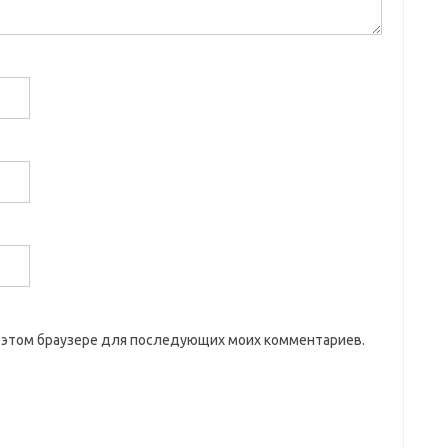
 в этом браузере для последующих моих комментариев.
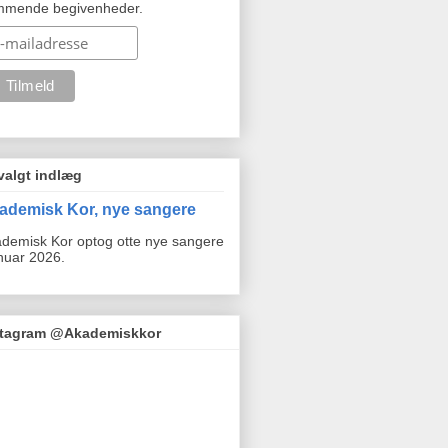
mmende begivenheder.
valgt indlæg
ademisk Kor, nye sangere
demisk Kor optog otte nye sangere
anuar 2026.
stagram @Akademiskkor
-----
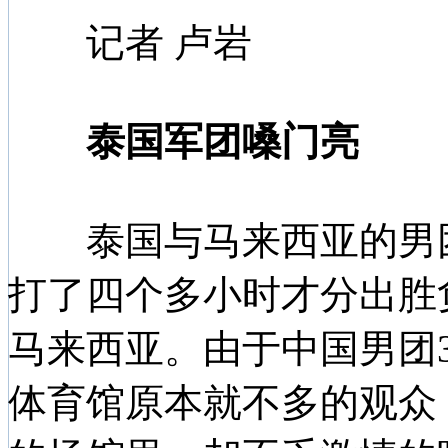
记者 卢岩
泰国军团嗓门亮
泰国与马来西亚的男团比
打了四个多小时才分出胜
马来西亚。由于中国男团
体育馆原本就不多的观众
-----
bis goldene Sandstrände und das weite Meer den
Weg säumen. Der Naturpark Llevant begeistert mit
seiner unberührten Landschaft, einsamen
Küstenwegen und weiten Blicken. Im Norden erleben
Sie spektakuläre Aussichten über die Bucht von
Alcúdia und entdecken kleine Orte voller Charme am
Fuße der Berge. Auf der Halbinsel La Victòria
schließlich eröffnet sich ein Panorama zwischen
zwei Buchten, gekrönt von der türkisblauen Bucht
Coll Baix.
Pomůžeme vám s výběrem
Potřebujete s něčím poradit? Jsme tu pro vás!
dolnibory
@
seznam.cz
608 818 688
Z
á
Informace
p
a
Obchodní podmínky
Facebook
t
-----
* TASK DIRECTIONS *
Find the word "sangere" in the listing and copy each line that contains it.

* RESPONSE TO THE EXERCISE *
ademisk Kor, nye sangere
demisk Kor optog otte nye sangere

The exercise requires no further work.